# Help.... im hitting my driver terrible and the tee height is right!



## Harvey (Apr 26, 2011)

I am using a masters driver which is square, what am i doing wrong?


----------



## stevel1017 (Apr 30, 2007)

going to need a lot more info than that
in what way are you hitting it terrible?
if possible video your swing and post it on youtube and link it here and let us see
right now I will only be able to give you generic pointers
check the basics. grip, address, stance and posture. check the ball position


----------



## Surtees (Sep 11, 2007)

yes what Steve said mor einfo please there are guys here with great knowledge that will be able to help you.


----------



## Harvey (Apr 26, 2011)

YouTube - 14 year old golf swing

Here


----------



## phil brown (Mar 29, 2011)

The first thing that i would say is that you waste no time, perhaps this causes problems. In the video, you don't give yourself time to settle over the where the ball would be plus the club in the video looks like an iron. Perhaps the extra weight of the driver comes into play as your swing looks like it goes past the horizontal at the top. Also with that iron, you are choking right down on the grip, almost on the steel shaft. do you do this with the driver? perhaps the grips are too thick for fourteen year old hands???

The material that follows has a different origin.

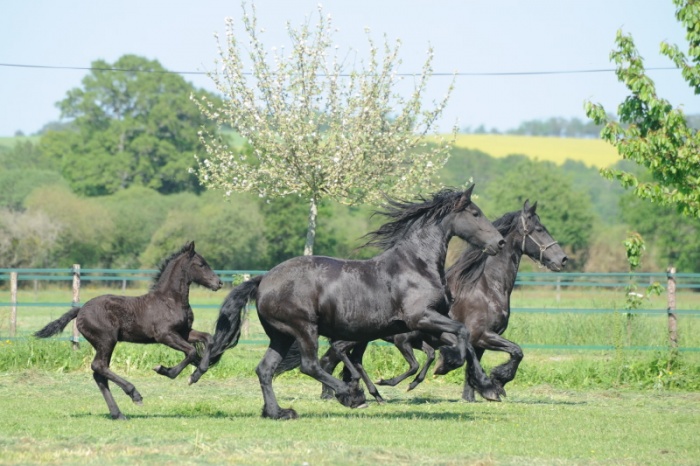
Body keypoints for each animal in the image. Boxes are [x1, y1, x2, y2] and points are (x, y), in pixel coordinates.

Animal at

I wish i had missed other sports out as i was growing and dived straight into golf. I am now 48 years old and have only had 12-15 years playing golf.


----------



## stevel1017 (Apr 30, 2007)

I am gonna bet you slice your driver
you set up with your shoulders open to your feet and hips
this promotes the outside in swing you have, also know as coming over the top.
set up with your shoulders square to your feet and hips
now to really work on losing the slice swing only to half way and stop
you want the shafdt to be pointing to the right of the target line with the toe of the club at about 10 oclock when you stop
this will promote a hook (an over correction) but to lose the slice over correct until you hit it square and solid
good luck to you


----------